RECORDS FOR THE EXERCISE:
——
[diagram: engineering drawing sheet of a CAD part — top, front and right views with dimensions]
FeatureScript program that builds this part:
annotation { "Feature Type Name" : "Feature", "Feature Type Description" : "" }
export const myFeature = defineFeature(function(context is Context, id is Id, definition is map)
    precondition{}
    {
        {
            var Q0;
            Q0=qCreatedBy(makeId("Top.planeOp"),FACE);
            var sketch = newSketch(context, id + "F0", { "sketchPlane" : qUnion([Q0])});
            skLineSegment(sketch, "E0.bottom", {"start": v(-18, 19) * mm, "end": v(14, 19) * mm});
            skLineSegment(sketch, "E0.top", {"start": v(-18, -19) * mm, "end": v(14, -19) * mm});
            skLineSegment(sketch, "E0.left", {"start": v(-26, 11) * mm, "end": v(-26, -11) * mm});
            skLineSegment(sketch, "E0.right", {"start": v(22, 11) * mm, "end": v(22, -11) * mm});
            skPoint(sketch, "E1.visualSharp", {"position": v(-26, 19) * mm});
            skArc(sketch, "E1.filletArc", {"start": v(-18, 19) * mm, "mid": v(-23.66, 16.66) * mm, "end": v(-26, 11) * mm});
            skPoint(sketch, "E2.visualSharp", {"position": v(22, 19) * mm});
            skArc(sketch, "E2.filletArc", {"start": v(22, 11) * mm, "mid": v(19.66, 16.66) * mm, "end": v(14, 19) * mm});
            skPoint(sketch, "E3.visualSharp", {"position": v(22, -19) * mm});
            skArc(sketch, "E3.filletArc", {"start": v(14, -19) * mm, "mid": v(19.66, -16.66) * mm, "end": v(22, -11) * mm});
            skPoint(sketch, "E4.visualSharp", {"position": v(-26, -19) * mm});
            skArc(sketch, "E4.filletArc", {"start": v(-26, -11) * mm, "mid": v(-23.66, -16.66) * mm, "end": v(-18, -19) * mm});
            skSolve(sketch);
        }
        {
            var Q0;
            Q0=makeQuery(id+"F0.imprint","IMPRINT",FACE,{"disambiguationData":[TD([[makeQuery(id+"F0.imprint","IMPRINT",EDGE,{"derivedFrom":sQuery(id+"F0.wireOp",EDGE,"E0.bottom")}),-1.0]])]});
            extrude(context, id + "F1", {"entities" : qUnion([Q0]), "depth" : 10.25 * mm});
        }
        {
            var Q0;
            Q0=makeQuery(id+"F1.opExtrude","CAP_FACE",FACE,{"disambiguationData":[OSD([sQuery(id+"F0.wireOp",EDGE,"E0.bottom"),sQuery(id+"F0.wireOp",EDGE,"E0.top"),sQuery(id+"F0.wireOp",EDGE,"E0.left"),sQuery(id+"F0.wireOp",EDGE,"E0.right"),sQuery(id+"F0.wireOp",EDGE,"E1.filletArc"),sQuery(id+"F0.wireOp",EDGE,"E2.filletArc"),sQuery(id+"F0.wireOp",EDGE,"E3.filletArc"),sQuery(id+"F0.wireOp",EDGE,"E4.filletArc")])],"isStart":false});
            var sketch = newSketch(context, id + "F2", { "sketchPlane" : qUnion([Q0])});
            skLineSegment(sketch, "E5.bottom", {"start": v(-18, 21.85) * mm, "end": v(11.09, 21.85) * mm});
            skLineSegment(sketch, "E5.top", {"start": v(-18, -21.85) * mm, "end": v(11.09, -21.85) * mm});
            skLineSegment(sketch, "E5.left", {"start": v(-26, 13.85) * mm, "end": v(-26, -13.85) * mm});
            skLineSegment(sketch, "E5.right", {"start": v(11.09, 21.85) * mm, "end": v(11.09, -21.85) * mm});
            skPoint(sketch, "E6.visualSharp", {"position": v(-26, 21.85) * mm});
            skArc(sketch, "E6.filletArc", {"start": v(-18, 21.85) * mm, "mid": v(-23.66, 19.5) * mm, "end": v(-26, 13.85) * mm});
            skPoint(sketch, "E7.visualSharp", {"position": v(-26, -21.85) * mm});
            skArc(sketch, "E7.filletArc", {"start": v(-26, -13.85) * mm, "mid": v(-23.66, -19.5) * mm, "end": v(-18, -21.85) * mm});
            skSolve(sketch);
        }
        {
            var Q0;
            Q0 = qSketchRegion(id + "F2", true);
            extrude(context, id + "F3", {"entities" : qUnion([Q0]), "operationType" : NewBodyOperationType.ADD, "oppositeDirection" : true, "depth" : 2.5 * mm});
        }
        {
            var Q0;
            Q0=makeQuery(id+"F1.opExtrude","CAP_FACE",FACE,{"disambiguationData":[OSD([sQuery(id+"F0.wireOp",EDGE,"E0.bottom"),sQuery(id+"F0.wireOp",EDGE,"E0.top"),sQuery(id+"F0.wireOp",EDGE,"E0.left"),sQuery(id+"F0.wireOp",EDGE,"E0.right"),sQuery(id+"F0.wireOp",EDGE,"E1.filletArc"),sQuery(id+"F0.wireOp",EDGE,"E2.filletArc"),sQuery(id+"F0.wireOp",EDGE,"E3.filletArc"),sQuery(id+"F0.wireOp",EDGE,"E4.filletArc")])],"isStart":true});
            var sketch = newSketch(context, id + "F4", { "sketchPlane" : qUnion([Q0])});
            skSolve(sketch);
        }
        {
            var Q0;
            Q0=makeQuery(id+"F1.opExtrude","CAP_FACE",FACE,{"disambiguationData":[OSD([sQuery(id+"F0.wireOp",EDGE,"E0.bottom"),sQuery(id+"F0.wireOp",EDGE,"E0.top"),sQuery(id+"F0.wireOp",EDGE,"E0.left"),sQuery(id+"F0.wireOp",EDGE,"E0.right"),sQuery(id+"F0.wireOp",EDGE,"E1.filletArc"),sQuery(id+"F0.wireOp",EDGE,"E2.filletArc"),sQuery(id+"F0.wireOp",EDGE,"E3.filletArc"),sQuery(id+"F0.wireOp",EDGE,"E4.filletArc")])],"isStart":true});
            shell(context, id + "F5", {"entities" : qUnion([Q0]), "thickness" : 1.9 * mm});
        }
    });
——
SHORT EXERCISE: Copy all the entries above, substituting "trayFeature" for "myFeature" and changing nothing else.

RESPONSE BELOW:
[diagram: engineering drawing sheet of a CAD part — top, front and right views with dimensions]
FeatureScript program that builds this part:
annotation { "Feature Type Name" : "Feature", "Feature Type Description" : "" }
export const trayFeature = defineFeature(function(context is Context, id is Id, definition is map)
    precondition{}
    {
        {
            var Q0;
            Q0=qCreatedBy(makeId("Top.planeOp"),FACE);
            var sketch = newSketch(context, id + "F0", { "sketchPlane" : qUnion([Q0])});
            skLineSegment(sketch, "E0.bottom", {"start": v(-18, 19) * mm, "end": v(14, 19) * mm});
            skLineSegment(sketch, "E0.top", {"start": v(-18, -19) * mm, "end": v(14, -19) * mm});
            skLineSegment(sketch, "E0.left", {"start": v(-26, 11) * mm, "end": v(-26, -11) * mm});
            skLineSegment(sketch, "E0.right", {"start": v(22, 11) * mm, "end": v(22, -11) * mm});
            skPoint(sketch, "E1.visualSharp", {"position": v(-26, 19) * mm});
            skArc(sketch, "E1.filletArc", {"start": v(-18, 19) * mm, "mid": v(-23.66, 16.66) * mm, "end": v(-26, 11) * mm});
            skPoint(sketch, "E2.visualSharp", {"position": v(22, 19) * mm});
            skArc(sketch, "E2.filletArc", {"start": v(22, 11) * mm, "mid": v(19.66, 16.66) * mm, "end": v(14, 19) * mm});
            skPoint(sketch, "E3.visualSharp", {"position": v(22, -19) * mm});
            skArc(sketch, "E3.filletArc", {"start": v(14, -19) * mm, "mid": v(19.66, -16.66) * mm, "end": v(22, -11) * mm});
            skPoint(sketch, "E4.visualSharp", {"position": v(-26, -19) * mm});
            skArc(sketch, "E4.filletArc", {"start": v(-26, -11) * mm, "mid": v(-23.66, -16.66) * mm, "end": v(-18, -19) * mm});
            skSolve(sketch);
        }
        {
            var Q0;
            Q0=makeQuery(id+"F0.imprint","IMPRINT",FACE,{"disambiguationData":[TD([[makeQuery(id+"F0.imprint","IMPRINT",EDGE,{"derivedFrom":sQuery(id+"F0.wireOp",EDGE,"E0.bottom")}),-1.0]])]});
            extrude(context, id + "F1", {"entities" : qUnion([Q0]), "depth" : 10.25 * mm});
        }
        {
            var Q0;
            Q0=makeQuery(id+"F1.opExtrude","CAP_FACE",FACE,{"disambiguationData":[OSD([sQuery(id+"F0.wireOp",EDGE,"E0.bottom"),sQuery(id+"F0.wireOp",EDGE,"E0.top"),sQuery(id+"F0.wireOp",EDGE,"E0.left"),sQuery(id+"F0.wireOp",EDGE,"E0.right"),sQuery(id+"F0.wireOp",EDGE,"E1.filletArc"),sQuery(id+"F0.wireOp",EDGE,"E2.filletArc"),sQuery(id+"F0.wireOp",EDGE,"E3.filletArc"),sQuery(id+"F0.wireOp",EDGE,"E4.filletArc")])],"isStart":false});
            var sketch = newSketch(context, id + "F2", { "sketchPlane" : qUnion([Q0])});
            skLineSegment(sketch, "E5.bottom", {"start": v(-18, 21.85) * mm, "end": v(11.09, 21.85) * mm});
            skLineSegment(sketch, "E5.top", {"start": v(-18, -21.85) * mm, "end": v(11.09, -21.85) * mm});
            skLineSegment(sketch, "E5.left", {"start": v(-26, 13.85) * mm, "end": v(-26, -13.85) * mm});
            skLineSegment(sketch, "E5.right", {"start": v(11.09, 21.85) * mm, "end": v(11.09, -21.85) * mm});
            skPoint(sketch, "E6.visualSharp", {"position": v(-26, 21.85) * mm});
            skArc(sketch, "E6.filletArc", {"start": v(-18, 21.85) * mm, "mid": v(-23.66, 19.5) * mm, "end": v(-26, 13.85) * mm});
            skPoint(sketch, "E7.visualSharp", {"position": v(-26, -21.85) * mm});
            skArc(sketch, "E7.filletArc", {"start": v(-26, -13.85) * mm, "mid": v(-23.66, -19.5) * mm, "end": v(-18, -21.85) * mm});
            skSolve(sketch);
        }
        {
            var Q0;
            Q0 = qSketchRegion(id + "F2", true);
            extrude(context, id + "F3", {"entities" : qUnion([Q0]), "operationType" : NewBodyOperationType.ADD, "oppositeDirection" : true, "depth" : 2.5 * mm});
        }
        {
            var Q0;
            Q0=makeQuery(id+"F1.opExtrude","CAP_FACE",FACE,{"disambiguationData":[OSD([sQuery(id+"F0.wireOp",EDGE,"E0.bottom"),sQuery(id+"F0.wireOp",EDGE,"E0.top"),sQuery(id+"F0.wireOp",EDGE,"E0.left"),sQuery(id+"F0.wireOp",EDGE,"E0.right"),sQuery(id+"F0.wireOp",EDGE,"E1.filletArc"),sQuery(id+"F0.wireOp",EDGE,"E2.filletArc"),sQuery(id+"F0.wireOp",EDGE,"E3.filletArc"),sQuery(id+"F0.wireOp",EDGE,"E4.filletArc")])],"isStart":true});
            var sketch = newSketch(context, id + "F4", { "sketchPlane" : qUnion([Q0])});
            skSolve(sketch);
        }
        {
            var Q0;
            Q0=makeQuery(id+"F1.opExtrude","CAP_FACE",FACE,{"disambiguationData":[OSD([sQuery(id+"F0.wireOp",EDGE,"E0.bottom"),sQuery(id+"F0.wireOp",EDGE,"E0.top"),sQuery(id+"F0.wireOp",EDGE,"E0.left"),sQuery(id+"F0.wireOp",EDGE,"E0.right"),sQuery(id+"F0.wireOp",EDGE,"E1.filletArc"),sQuery(id+"F0.wireOp",EDGE,"E2.filletArc"),sQuery(id+"F0.wireOp",EDGE,"E3.filletArc"),sQuery(id+"F0.wireOp",EDGE,"E4.filletArc")])],"isStart":true});
            shell(context, id + "F5", {"entities" : qUnion([Q0]), "thickness" : 1.9 * mm});
        }
    });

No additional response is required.